JOB ITEM: Count every line in the data below where the word "interdit" appears, then state only that count.

Collected data
__________
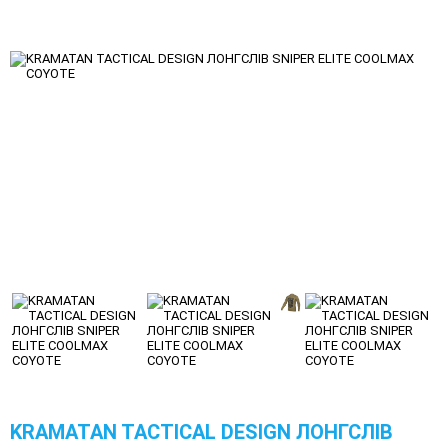
KRAMATAN TACTICAL DESIGN ЛОНГСЛІВ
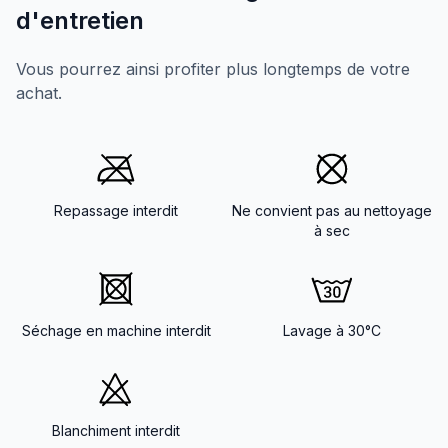
d'entretien
Vous pourrez ainsi profiter plus longtemps de votre
achat.
Repassage interdit
Ne convient pas au nettoyage
à sec
Séchage en machine interdit
Lavage à 30°C
Blanchiment interdit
__________
TASK SOLUTION: 3